Friday, April 17, 2015

Link to Interview: With Grace Under Pressure by M. Rae

Last month, I had the pleasure to interview a new indie author, M. Rae, who wrote a phenomenal book called With Grace Under Pressure. This interview is located on my other blog, Youthful Yogini. Please stop by and read this interview with a wonderful new author. I know you will not be disappointed!

Motivating the Reluctant Writer

Those groans you often hear when you present a new writing assignment can wear on your nerves and possibly stifle any enthusiasm you had in starting the writing lesson. So rather than start with 'how to motivate the reluctant writer', let's start with 'how to motivate the reluctant teacher'. I really believe that quality learning is reflected in the enthusiasm and passion of the teachers throughout a student's day. I know that if I have a lesson that I am proud of, or that is of interest to me, I tend to look forward to that more than those lessons that are 'HAVE-TOs'. I don't think I'm sharing anything profound here, just simply stating what we all know as writers and teachers. So with that, here are my ideas on how to create fun in your class so that you are no longer reluctant, but an active participant in your lessons. Remember, it is important to model writing (as with reading) so that students can see that you are practicing, too.

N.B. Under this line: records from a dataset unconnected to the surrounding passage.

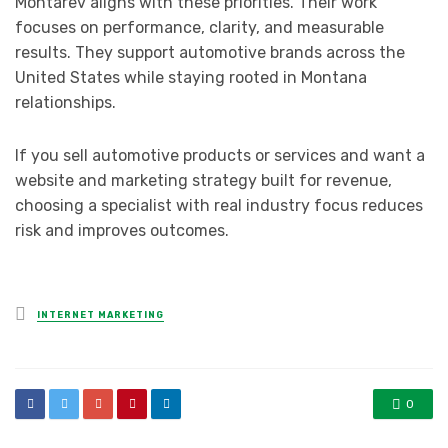
Montarev aligns with these priorities. Their work
focuses on performance, clarity, and measurable
results. They support automotive brands across the
United States while staying rooted in Montana
relationships.
If you sell automotive products or services and want a
website and marketing strategy built for revenue,
choosing a specialist with real industry focus reduces
risk and improves outcomes.
Posted
INTERNET MARKETING
in
0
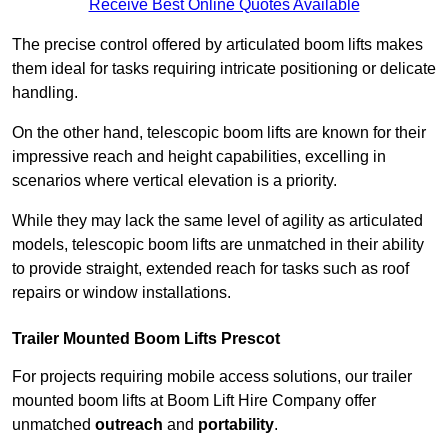
Receive Best Online Quotes Available
The precise control offered by articulated boom lifts makes
them ideal for tasks requiring intricate positioning or delicate
handling.
On the other hand, telescopic boom lifts are known for their
impressive reach and height capabilities, excelling in
scenarios where vertical elevation is a priority.
While they may lack the same level of agility as articulated
models, telescopic boom lifts are unmatched in their ability
to provide straight, extended reach for tasks such as roof
repairs or window installations.
Trailer Mounted Boom Lifts Prescot
For projects requiring mobile access solutions, our trailer
mounted boom lifts at Boom Lift Hire Company offer
unmatched
outreach
and
portability
.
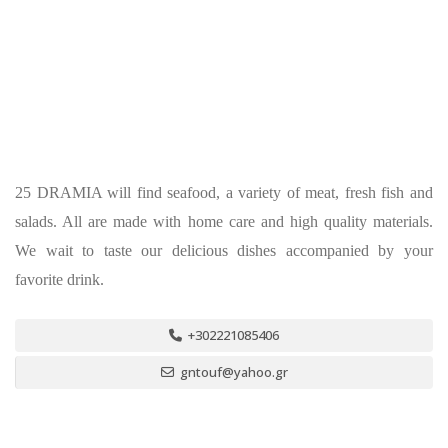
25 DRAMIA will find seafood, a variety of meat, fresh fish and
salads. All are made with home care and high quality materials.
We wait to taste our delicious dishes accompanied by your
favorite drink.
+302221085406
gntouf@yahoo.gr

  • Starting from my first post of this blog, Start Write Here, can be a fun way to kick off a writing assignment. Sometimes, just spending 5 minutes free writing can get those juices flowing so the transition into the lesson is a little easier. 
  • Ideas or steps to take when starting a writing assignment:
    •  In groups, discuss what you already know about a topic, then share as a class (this should take no longer than 10 minutes.) Important! Remember, writers write about what they know. If you were given the topic 'nuclear fusion', how might you feel knowing that was the topic you had to write about? Remember to keep your students in mind.  Steven Zemelman and Harry Ross wrote a book called 13 Steps to Teacher Empowerment. In this book, they talk about actually shadowing a student (chapter 2) so that you can learn how their time in his/her classroom affects the choices and behaviors that s/he make. In my district, our contract states that we are allowed release time to visit other classes/programs. This may be something you choose to do to help you understand how students relate to the work they have to do in class, and the choices they make because of it. My point? Help writers write about what they know: this will happen through discussions in the class. They may not know about the topic prior to the teaching and in-class activities, but all things equal, they will be better prepared to write with continued support and group work.  
    • In individual groups, allow students to decide what part of the topic they are comfortable writing about. Maybe it might be steps in the scientific method. One student may have great ideas on creating a hypothesis, but struggles with how to set it up, while another student really loves the organization piece. Spend 15 minutes or so having each person writing about their piece on the topic.
    • Share the pieces as a group.
    • Share all groups to the entire class. (This most likely will be done on days 2-3 depending on the topic and the students' abilities.)
    • After each group has presented, return to the original groups and discuss all the pieces to refresh each student's memory.
    • Now each student will independently write using their own ideas as well as the others to complete a sloppy copy of their work.
    • On a completely different day, you might follow the editing plans mentioned in Becoming a Writer.
How will this improve your morale and theirs? Hopefully, you are all working toward a collaborative community in your classrooms which allows mistakes and celebrates successes. In a perfect world, this would be a flawless exercise in writing, but since we know that best laid plans are just that, we have to adapt to each day/each situation. By incorporating fun into your writing, AND by writing yourself, you are creating and writing, 'write' away! Have fun!